Filmmaker Petr Lom directed and produced the FOCAL POINT episode You Cannot Hide from Allah.
A Pakistani friend told me the story of Ihsan Ulaan Khan, and I was immediately intrigued. I had just completed a film on Muslims in far western China and was looking for a new topic. There was certainly enough material for a film here — an immigrant from Pakistan to the U.S., Khan was a taxi driver for many years until he won a giant lottery, winning almost 50 million dollars (he took a buyout that brought it down to about $30 million). Khan decided to return home to Pakistan and ran for the mayor of his small town, Batagram.
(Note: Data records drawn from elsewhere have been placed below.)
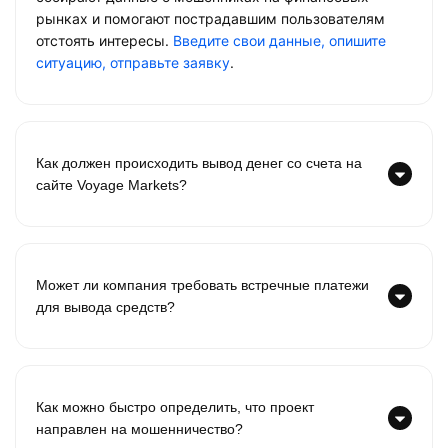
рынках и помогают пострадавшим пользователям
отстоять интересы.
Введите свои данные, опишите
ситуацию, отправьте заявку
.
Как должен происходить вывод денег со счета на
сайте Voyage Markets?
Может ли компания требовать встречные платежи
для вывода средств?
Как можно быстро определить, что проект
направлен на мошенничество?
While he was mayor, Batagram suffered the devastating earthquake of 2005, which killed almost 80,000 in Pakistan and several thousand in the town of Batagram.
While filming Khan I came to believe that his heart is in the right place — though I think the film makes clear what an ambiguous mix the combination of philanthropy and political action can be. Last fall, Khan ran for a seat in the National Assembly in Pakistan but after losing he’s decided to dedicate his efforts full time to philanthropy.
Shortly after I left Batagram, the troubles that plague the North-West Frontier Province in Pakistan, and in particular the nearby region of Swat, erupted. There were some riots in Batagram, and the CARE headquarters which had been newly constructed was burned down. I had filmed Khan dedicating this very building at its opening. Most international NGOs left as a result.
My strongest memories of Batagram are not, however, of Khan, but of my translator, Said Umar Wazir, with whom I am in regular email contact. Umar is a fundamentalist Muslim — with a beard down to the middle of his chest — and is one of the most admirably pious men I have ever met, whose religious devotion and gentle nature I admire. He is still trying to convert me to his faith. Umar unfailing reminds me that his mother prays for my soul every night. So far their efforts have not succeeded, but Umar’s piety has left a permanent impression on me.